→ **Task**
The lines you return should be those containing the string "with", taken from the data below.

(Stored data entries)
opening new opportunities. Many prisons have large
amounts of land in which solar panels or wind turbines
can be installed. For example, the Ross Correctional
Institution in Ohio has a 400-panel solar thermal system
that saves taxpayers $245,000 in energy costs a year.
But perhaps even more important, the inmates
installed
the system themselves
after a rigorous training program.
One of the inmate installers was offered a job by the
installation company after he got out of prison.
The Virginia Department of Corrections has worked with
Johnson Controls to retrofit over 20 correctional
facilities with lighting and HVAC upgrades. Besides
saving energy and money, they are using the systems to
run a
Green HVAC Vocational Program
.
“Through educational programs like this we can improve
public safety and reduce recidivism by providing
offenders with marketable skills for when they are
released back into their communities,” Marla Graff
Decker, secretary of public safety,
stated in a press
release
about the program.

→ **Finished exercise**
The Virginia Department of Corrections has worked with
facilities with lighting and HVAC upgrades. Besides
offenders with marketable skills for when they are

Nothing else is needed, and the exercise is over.